- Born: 1 August 1983 (age 42) Tartu, then part of Estonian SSR, Soviet Union
- Citizenship: Estonia
- Occupation: Actress
- Years active: 2005–present

= Inga Salurand =

Estonian actress

Inga Salurand (born 1 August 1983) is an Estonian stage, film, and television actress whose career began in the mid-2000s.

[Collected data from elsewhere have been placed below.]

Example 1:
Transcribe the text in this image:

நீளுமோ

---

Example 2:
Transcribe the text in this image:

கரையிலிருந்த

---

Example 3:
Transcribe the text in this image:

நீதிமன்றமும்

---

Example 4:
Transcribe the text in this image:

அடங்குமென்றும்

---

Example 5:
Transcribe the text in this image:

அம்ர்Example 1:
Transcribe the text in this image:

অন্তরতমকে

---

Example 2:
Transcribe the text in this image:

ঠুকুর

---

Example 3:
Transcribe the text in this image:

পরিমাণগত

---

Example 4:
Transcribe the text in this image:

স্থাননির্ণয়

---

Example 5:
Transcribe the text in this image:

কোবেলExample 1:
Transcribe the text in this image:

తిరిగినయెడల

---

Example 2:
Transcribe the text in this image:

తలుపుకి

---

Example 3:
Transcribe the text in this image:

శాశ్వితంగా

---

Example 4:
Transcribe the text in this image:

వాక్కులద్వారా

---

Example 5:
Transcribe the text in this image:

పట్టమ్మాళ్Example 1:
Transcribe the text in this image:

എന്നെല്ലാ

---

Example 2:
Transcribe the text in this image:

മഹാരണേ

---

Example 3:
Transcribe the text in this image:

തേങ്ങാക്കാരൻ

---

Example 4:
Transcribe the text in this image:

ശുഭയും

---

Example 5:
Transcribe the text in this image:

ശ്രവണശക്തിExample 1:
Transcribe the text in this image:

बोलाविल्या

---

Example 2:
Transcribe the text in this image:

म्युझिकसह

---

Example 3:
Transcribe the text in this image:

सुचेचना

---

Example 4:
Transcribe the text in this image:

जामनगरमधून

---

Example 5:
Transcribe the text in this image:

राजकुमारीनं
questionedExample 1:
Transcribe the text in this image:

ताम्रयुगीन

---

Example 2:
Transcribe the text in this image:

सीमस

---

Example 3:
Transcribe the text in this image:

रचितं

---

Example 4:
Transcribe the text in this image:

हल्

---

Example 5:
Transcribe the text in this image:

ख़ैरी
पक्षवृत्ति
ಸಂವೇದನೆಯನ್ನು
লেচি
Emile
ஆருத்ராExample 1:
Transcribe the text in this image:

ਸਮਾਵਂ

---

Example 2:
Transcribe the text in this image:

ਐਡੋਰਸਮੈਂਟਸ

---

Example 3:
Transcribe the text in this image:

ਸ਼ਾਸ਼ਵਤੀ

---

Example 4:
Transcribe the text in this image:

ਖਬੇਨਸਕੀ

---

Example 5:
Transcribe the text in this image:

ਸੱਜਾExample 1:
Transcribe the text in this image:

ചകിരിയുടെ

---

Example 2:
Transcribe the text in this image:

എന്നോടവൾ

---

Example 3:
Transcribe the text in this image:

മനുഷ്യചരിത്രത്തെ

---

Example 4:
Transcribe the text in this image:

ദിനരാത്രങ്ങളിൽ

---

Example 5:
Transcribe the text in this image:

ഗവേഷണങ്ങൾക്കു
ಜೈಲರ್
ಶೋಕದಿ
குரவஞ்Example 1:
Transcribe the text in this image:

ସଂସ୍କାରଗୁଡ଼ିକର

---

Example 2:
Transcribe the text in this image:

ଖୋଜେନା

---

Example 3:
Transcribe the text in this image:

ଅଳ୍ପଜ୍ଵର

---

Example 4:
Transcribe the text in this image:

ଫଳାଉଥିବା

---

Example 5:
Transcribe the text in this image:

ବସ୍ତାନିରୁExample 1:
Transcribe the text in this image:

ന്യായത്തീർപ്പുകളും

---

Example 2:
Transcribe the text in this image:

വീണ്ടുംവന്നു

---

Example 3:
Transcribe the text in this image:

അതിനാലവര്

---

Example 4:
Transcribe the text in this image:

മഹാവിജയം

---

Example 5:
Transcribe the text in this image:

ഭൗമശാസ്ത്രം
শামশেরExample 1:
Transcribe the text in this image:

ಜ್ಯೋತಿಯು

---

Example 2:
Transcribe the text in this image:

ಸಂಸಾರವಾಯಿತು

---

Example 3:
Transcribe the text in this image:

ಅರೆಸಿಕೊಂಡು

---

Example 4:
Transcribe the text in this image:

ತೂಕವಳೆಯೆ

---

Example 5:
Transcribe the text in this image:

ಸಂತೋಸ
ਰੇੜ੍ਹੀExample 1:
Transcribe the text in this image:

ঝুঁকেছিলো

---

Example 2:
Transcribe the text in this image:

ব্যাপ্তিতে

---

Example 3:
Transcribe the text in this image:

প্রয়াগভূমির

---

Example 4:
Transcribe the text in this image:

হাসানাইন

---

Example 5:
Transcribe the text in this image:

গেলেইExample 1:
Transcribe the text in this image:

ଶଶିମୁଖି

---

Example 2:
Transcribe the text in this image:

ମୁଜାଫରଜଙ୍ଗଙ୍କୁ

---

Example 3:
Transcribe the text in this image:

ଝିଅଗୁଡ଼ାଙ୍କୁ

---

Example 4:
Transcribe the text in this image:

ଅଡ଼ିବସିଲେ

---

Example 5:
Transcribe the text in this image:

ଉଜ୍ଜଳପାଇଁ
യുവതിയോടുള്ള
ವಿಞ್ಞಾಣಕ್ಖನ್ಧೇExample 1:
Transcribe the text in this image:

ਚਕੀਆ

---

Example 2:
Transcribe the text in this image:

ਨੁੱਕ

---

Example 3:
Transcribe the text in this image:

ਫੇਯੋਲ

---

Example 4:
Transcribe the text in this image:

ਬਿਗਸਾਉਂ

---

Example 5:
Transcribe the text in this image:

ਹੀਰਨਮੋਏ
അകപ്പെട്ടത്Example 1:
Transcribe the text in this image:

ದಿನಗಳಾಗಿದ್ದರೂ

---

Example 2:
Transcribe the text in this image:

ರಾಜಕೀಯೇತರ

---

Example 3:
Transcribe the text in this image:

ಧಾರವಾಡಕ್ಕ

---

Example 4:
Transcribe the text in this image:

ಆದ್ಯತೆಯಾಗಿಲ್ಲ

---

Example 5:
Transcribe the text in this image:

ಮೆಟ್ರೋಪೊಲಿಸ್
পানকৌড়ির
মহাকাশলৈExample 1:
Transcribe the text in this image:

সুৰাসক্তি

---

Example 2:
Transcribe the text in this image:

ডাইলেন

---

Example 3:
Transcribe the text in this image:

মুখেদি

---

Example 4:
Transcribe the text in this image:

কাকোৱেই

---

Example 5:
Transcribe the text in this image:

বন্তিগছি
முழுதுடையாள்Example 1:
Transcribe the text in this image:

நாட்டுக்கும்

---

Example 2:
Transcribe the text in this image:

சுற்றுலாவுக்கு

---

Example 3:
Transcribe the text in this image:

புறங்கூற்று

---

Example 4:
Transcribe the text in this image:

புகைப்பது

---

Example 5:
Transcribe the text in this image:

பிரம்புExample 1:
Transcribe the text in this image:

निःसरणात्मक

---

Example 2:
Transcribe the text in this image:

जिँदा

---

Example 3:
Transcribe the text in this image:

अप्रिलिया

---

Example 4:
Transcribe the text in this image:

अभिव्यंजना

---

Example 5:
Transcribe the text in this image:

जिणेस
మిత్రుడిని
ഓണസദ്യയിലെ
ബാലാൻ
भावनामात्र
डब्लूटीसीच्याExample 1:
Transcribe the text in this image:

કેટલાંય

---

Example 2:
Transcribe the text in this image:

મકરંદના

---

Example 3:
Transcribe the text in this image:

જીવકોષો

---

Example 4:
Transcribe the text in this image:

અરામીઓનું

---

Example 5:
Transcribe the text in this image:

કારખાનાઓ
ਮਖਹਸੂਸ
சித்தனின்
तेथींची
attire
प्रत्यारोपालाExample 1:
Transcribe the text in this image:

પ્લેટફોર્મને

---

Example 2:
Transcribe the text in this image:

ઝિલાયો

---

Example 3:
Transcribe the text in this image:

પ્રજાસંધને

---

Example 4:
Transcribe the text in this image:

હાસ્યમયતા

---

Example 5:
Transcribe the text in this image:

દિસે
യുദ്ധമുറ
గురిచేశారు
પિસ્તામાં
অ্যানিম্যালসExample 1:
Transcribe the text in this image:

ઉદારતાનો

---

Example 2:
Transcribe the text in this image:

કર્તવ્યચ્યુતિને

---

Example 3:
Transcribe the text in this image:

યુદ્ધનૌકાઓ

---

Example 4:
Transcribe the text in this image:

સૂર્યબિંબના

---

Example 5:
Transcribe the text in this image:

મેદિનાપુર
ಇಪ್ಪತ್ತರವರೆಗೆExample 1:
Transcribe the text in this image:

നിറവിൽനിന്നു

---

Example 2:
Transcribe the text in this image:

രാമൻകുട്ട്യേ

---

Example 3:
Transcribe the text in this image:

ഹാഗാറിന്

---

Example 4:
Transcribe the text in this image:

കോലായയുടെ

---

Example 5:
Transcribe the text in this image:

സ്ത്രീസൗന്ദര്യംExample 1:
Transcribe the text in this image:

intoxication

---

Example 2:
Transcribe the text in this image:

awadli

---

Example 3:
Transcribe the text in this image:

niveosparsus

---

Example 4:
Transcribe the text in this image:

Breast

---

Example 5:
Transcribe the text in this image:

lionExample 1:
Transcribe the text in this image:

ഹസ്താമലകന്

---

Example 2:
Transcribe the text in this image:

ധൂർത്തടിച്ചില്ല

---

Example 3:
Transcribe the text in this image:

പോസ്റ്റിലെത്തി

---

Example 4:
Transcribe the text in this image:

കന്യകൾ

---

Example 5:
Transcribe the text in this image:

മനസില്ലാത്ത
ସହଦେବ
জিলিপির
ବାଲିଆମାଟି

==Early life and education==
Inga Salurand was born and raised in Tartu, where she attended primary and secondary schools. In 2002, she enrolled in the Estonian Academy of Music and Theatre in Tallinn to study acting under instruction of Priit Pedajas, graduating in 2006. Among her graduating classmates were Risto Kübar, Lauri Lagle, Mari-Liis Lill, Laura Peterson, Ursula Ratasepp, Britta Vahur, and Sergo Vares.

==Career==
===Theatre===
In 2006, just after Shortly after graduating from the Estonian Academy of Music and Theatre, Salurand began an engagement at Tallinn's Theatre NO99 that lasted until her departure in 2014. After a year working as a freelance actress, she began an engagement at the Estonian Drama Theatre in Tallinn, where she is still currently employed. Notable roles in theatre have been in works by such international playwrights and authors as: George Orwell, Anton Chekhov, Michael Cimino, Alfred Jarry, William Shakespeare, Harriet Beecher-Stowe, Rainer Werner Fassbinder, Stanisław Lem, A. R. Gurney, Marius Ivaškevičius, Yasmina Reza, and Tom Stoppard. Roles in works by Estonian authors and playwrights include those of: Helen Käit, Jaan Tooming, and Andrus Kivirähk.

===Television===
Salurand's career in television began in 2006, when she was cast in the role of Tuuli/Hele in an episode of the Eesti Televisioon (ETV) crime-drama Ohtlik lend. Later the same year, she became a regular cast member of the TV3 drama series Helena in the role of Triin. In 2008, she played the role of Silvia in the ETV twelve-part television historical-drama mini-series Tuulepealne maa. This was followed by the role of Katariina in the Kanal 2 drama series Saare sosinad between 2012 and 2013, which was filmed in on location in Madeira.

Other television roles include several appearances on the TV3 comedy-crime series Kättemaksukontor between 2009 and 2015, and as a cast member in the role of Kirsika Lehtonen on the 2015 ETV drama series Mustad lesed. In 2018 she joined the cast of the ETV ten-part drama series Pank as the character Kelli; which follows the rise and subsequent misfortunes of a new bank that which emerges in Estonia in the 1990s.

===Film===
In 2008, Salurand was cast in a starring role in the Ain Mäeots-directed Exitfilm biographical film Taarka, based on the play of the same name by Kauksi Ülle about the difficult life of Seto folk singer Hilana Taarka. Salurand played Hilana Taarka as a young woman and was one of three actresses to play the role of Taarka in the film at various stages of her life; Siiri Sisask portrayed older adult Taarka and Marje Metsur arjportrayed Taarka as an elderly woman. Taarka has the distinction of being the first feature-length film in the Seto dialect.

In 2010, she played a supporting role as Marju in the Andres Puustusmaa-directed Taska Film crime-thriller Punane elavhõbe and followed with the role of Ly in the 2016 Valentin Kuik and Manfred Vainokivi-directed drama Perekonnavaled for Filmivabrik. In 2018, she was cast in the role of Julia in former Estonian Academy of Music and Theatre classmate Lauri Lagle's directorial feature-film debut drama Portugal for Allfilm.

===E-Courses===
In addition to theatre, television, and film, Salurand has also appeared as an actress for Keeleklikk, an online language course for native English language and Russian language speakers who wish to learn the Estonian language, created by Marju Kõivupuu and Malle Rüütli in 2013.

==Personal life==
Salurand currently lives in Tallinn whilst engaged as an actress at the Estonian Drama Theatre.